Jeffries Suggests Democrats Would Save Johnson From Removal Over Ukraine Aid

Representative Hakeem Jeffries, the Democratic leader, said on Wednesday that he believed “a reasonable number” of lawmakers in his party would protect Speaker Mike Johnson from removal from his post if he allowed a vote on a foreign aid bill that includes money for Ukraine and faced a Republican mutiny as a result.

Mr. Jeffries said House Democrats had not formally discussed whether they would help save Mr. Johnson if he suffered the same fate as Kevin McCarthy, the former speaker who faced a so-called motion to vacate that prompted a snap vote on whether to remove him. Mr. Jeffries, a New York Democrat, also said he had not discussed the matter with the speaker.

But in a wide-ranging interview, Mr. Jeffries went as far as he has publicly in addressing what Democrats might be willing to do to protect the top leader of the opposing party if Mr. Johnson were to defy right-wing Republicans and allow a vote on the $95 billion national security spending package, which includes more than $60 billion in aid to Ukraine.
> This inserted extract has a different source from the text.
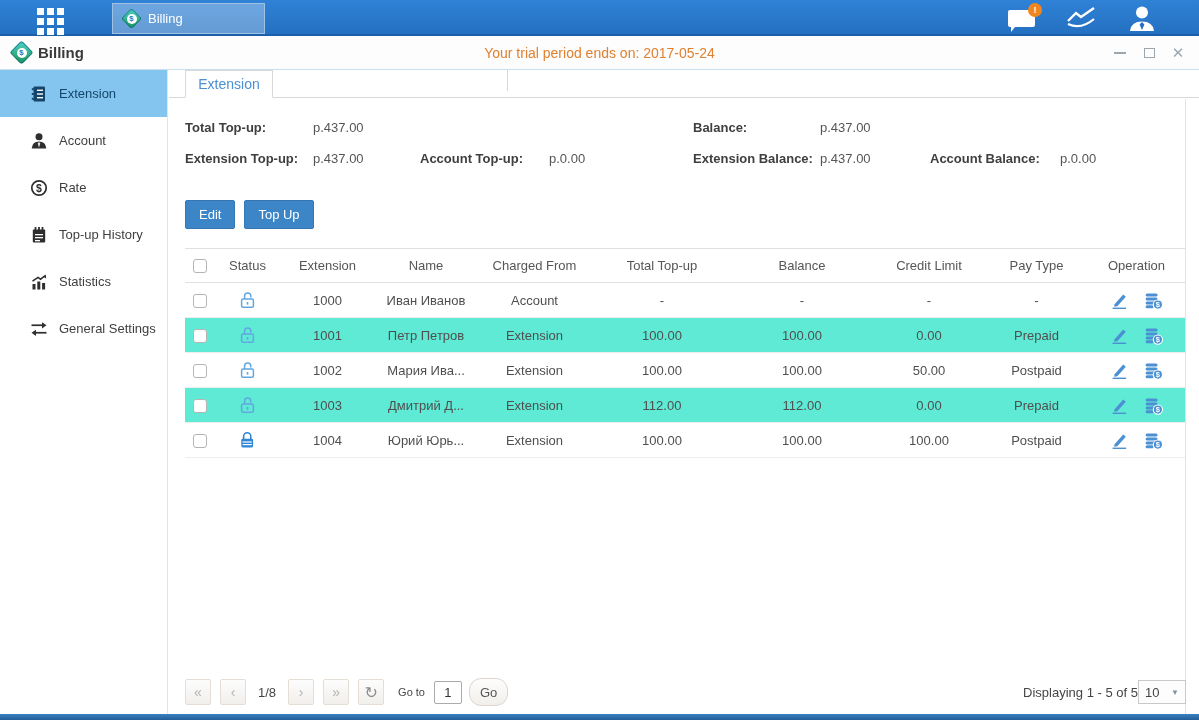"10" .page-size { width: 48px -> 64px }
“It does seem to me,” Mr. Jeffries said, “based on informal conversations, that were Speaker Johnson to do the right thing relative to meeting the significant national security needs of the American people by putting it on the floor for an up-or-down vote, there will be a reasonable number of people in the House Democratic Caucus who will take the position that he should not fall as a result.”

Pressed on whether he was saying that Democrats would vote to rescue Mr. Johnson, Mr. Jeffries replied: “You can interpret it any way you want to interpret it.”

Representative Marjorie Taylor Greene, the right-wing Georgia Republican, has said she would seek to depose Mr. Johnson were he to allow a vote on continuing to fund Ukraine.

Mr. Jeffries’s comments came a day after President Biden and congressional leaders, including Senator Mitch McConnell of Kentucky, the Republican leader, pressed Mr. Johnson to take up the aid package, which the Senate passed earlier this month and would provide military aid for both Ukraine and Israel. Mr. Johnson has so far refused to allow the legislation to come to a vote, amid fierce opposition from his conference to the money for Kyiv.

Mr. Jeffries predicted the foreign aid bill would receive “north of 300 votes from both sides of the aisle” if Mr. Johnson allowed it to come to the floor, calling it “an urgent issue for America’s national security.”

“I do not believe that Speaker Mike Johnson is pro-Putin,” Mr. Jeffries said.

“I do believe that he, as he has indicated, is of the view that the right thing to do is to make sure we continue to support the Ukrainian war effort and our allies in Israel, the Indo-Pacific, and across the world,” he said. “It’s my assessment as an outside observer that part of the challenge he clearly is confronting does relate to people in Congress who just don’t want to see Ukraine win.”

Every single House Democrat joined eight Republicans to oust Mr. McCarthy in October, a vote that came after he pushed through a stopgap spending bill to avert a shutdown relying on Democratic votes.

Democrats ultimately decided to support the ouster, Mr. Jeffries said, in part because “he had trust issues that had developed within the House Democratic caucus.” Mr. Jeffries listed a series of grievances that included Mr. McCarthy’s decisions to renege on the debt limit deal he had brokered with Mr. Biden in the summer to appease the right-wing rebels in his ranks and to open an impeachment inquiry into Mr. Biden without evidence of wrongdoing.

The final straw came, he said, after Mr. McCarthy declared he was not willing to give Democrats anything in exchange for voting to keep him in his post, suggesting he had no interest in having their backing to keep his speakership afloat.

“With Johnson, it’s more of a blank slate,” Mr. Jeffries said. “Speaker Mike Johnson is a deeply principled conservative, and members of the Democratic caucus strongly disagree with many of his positions. But to date, when he’s made a promise — publicly or privately — he’s kept it.”